Но хорош, гад! Она могла понять ту царевну Софью, которая влюбилась в мужчину без памяти, могла… Чего одна улыбка стоит — этакий синеглазый очаровашка, пахнущий духами, надо полагать, с приличными способностями по мужской части, а улыбка нежная и почти беспомощная. Сочетание материнского инстинкта и инстинкта размножения укладывает женщин не хуже пулеметной очереди. Инструктаж продлился недолго. Но уходил Василий вполне окрыленным. Любовь?
Помилуйте! Этим благоволение такой женщины, как Софья, не заслужить. А вот правильный подход к делу…
* * *
Иван Сирко смотрел на море.
Азовское море. Родное.
Да неужто его мечта при жизни осуществится?!
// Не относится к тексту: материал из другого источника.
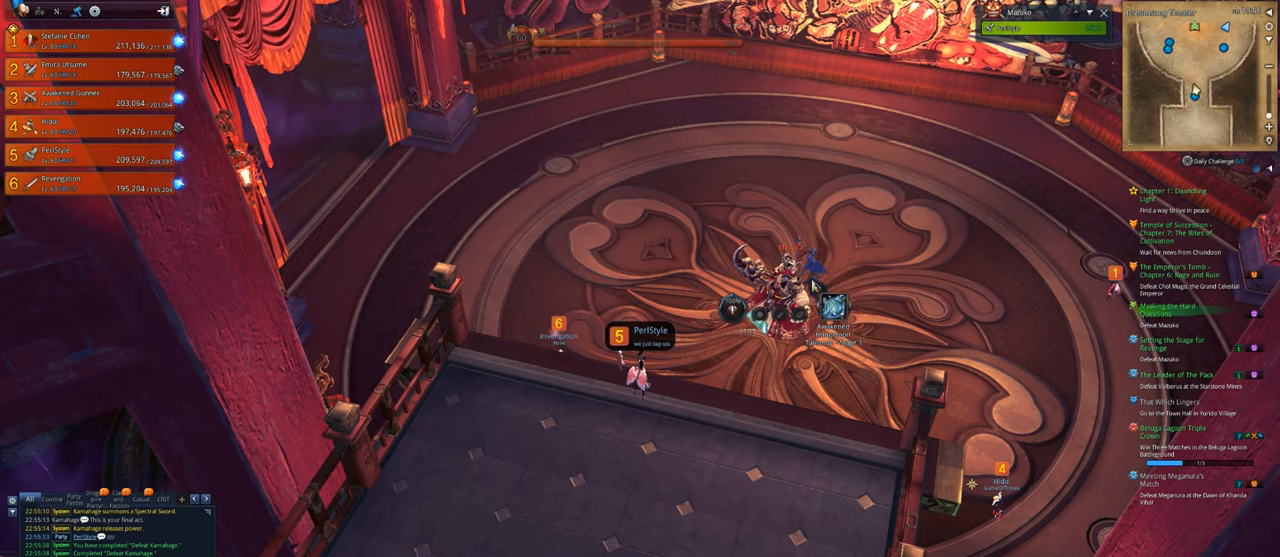
{"keys": [], "mouse": [], "mouse_move": "still", "events": [[50, "space", "up"], [116, "w", "down"], [216, "a", "down"], [250, "w", "up"], [283, "a", "up"]]}
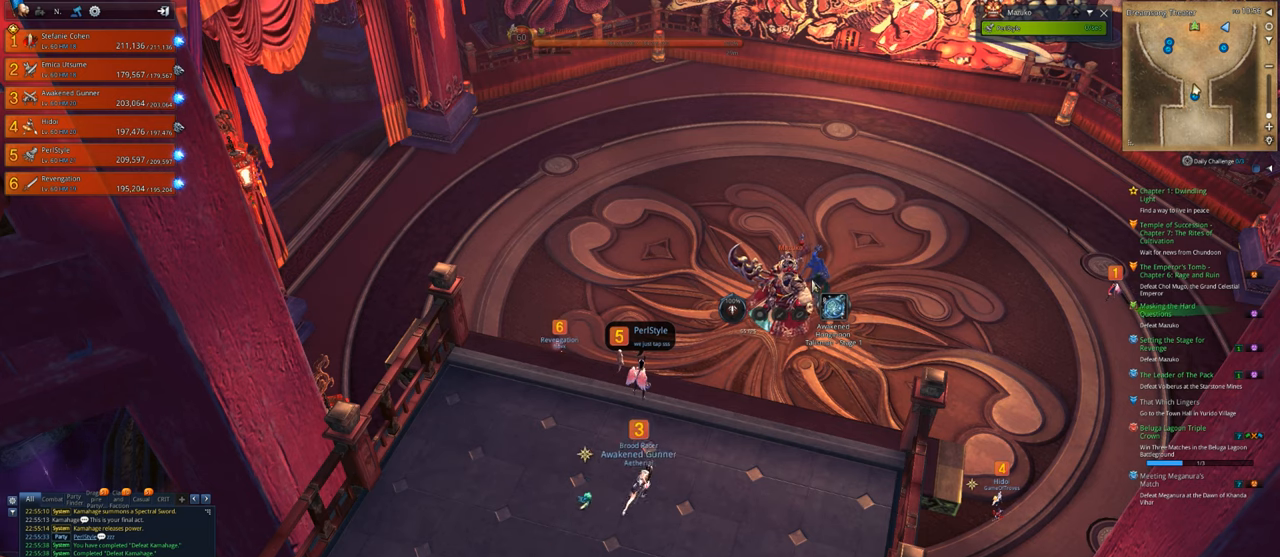
{"keys": [], "mouse": [], "mouse_move": "still", "events": [[283, "t", "down"], [350, "t", "up"]]}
Ничего так не хотел казак, как видеть Сечь спокойной и счастливой. Чтобы не страдала она от постоянных набегов, не уводили в полон людей, не жгли села — и вот! Выжжен самый страшный гадюшник! Крым методично и спокойно зачищается от татар.
Ему же предстоит совместно с поляками повторить это на другой стороне Керченского пролива. Взять Тамань, пройти огнем и мечом по берегу — благо кораблей им с лихвой достанет для переправы. И при этом стараться, чтобы турки оставались более-менее целы. Ежели кто под саблю подвернется — разговор другой. Но ведь им еще придется с Сулейманом разговаривать, и лучше бы иметь предмет для торга.
Степан Разин встал рядом. Иван дружелюбно кивнул ему.
— Он парень хваткий, справится.
— Да там и сестра чего стоит. Мог бы и не торопиться.
— Эх, батько Иван, не видал ты той бабы. — Степан широко улыбнулся. — Уж поверь мне, даже в Татьяне моей больше бабского, чем царского. А вот в царевне Софье вовсе не так.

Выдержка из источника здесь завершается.